The Rebecca Carey story rubs me wrong on so many levels. Her friend said she looked like she hit her head & fell down & why would her parents ok the immediate destruction of the dogs she loved so much without all the fact. Sounds like she was very devoted to her dogs.


Many people who care about pets can imagine themselves - and their pets - in Ms. Carey's situation.

A sad story, repeated in many variations.

A family member often tells me that if I am unable to take care of the dogs for any reason, she will not do anything to help them.

Randy Carothers

Thank you for reporting on those stories. It is a bit unfortunate more data was not available. I have personally seen deceased individuals who died of natural causes in the home and the dogs bit or even ate portions of the deceased. I am not attempting to be gross here but deceased and dog in home biting deceased does not mean dog killed deceased. Does not mean they did not either I guess and I hope research was done. As far as the idea of "free" trining for lower income individuals it is noble but hard to see how that could happen in reality since costs always seem to be an issue but appreciate the thought. Also as a general "guideline" you probably don't want something in your house big enough to kill you. Could go into exotics here but won't)Just a "guideline" you know. Once again thanks for reporting.


Agreed Randy that just the dog's presence, and the presence of blood on the dog, don't mean the dog was at fault. Very important for them to figure out if the dog bites happened while the victim is alive or not.

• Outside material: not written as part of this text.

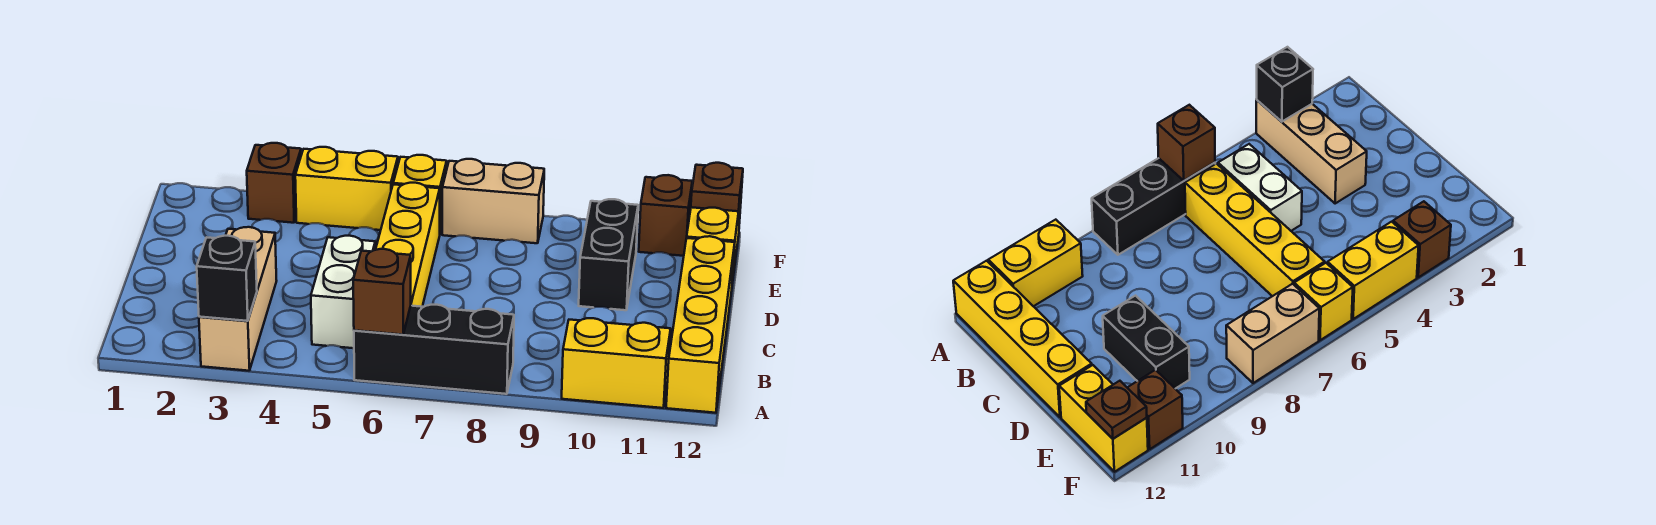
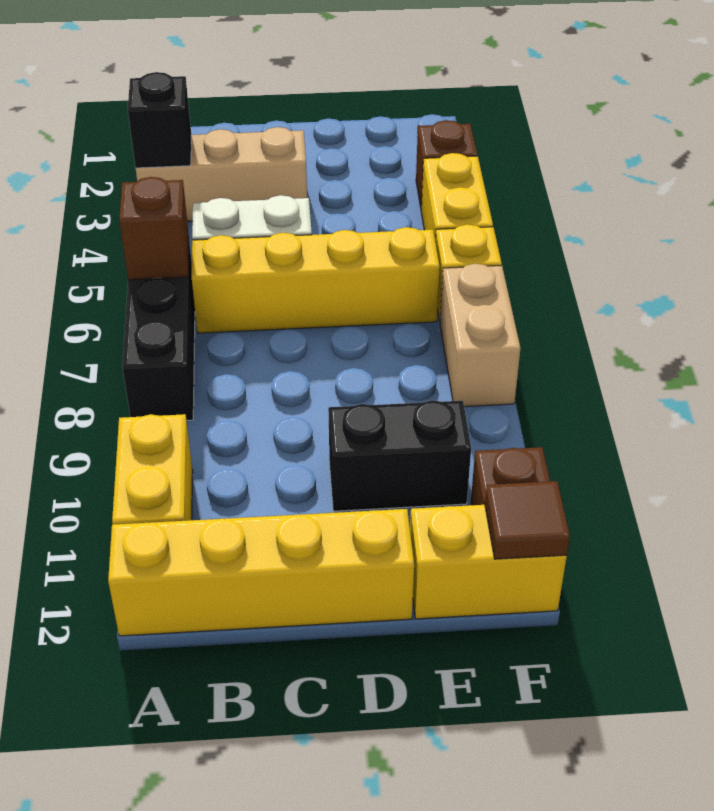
brown plate F12 level 2 -> brown tile F12 level 2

I'm not sure proper investigation is done in all case though.

I know a lot of places that do offer free training (including my own shelter). But we do not have the ability to reach as many folks as we need to at this point.

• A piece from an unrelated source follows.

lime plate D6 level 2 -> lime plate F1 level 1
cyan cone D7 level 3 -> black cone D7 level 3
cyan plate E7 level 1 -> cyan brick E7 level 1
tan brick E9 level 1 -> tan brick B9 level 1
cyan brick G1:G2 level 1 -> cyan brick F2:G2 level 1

And yeah, while I get your point on not having more dog than you can handle, I wouldn't go into exotics because there is a very big difference between domesticated and non-domesticated animals.

Diana Taylor

The case of Mr. Cameron is quite odd. With this, it is definitely hard where to put the blame. Although I feel sadness and remorse to the old man. But I guess the dog just did its 'thought' duty towards his master. As to the owner, his situation is definitely hard. I have dogs here at home. But I make sure that they are vaccinated and that they mingle with people so that they would not find other people strangers and threats.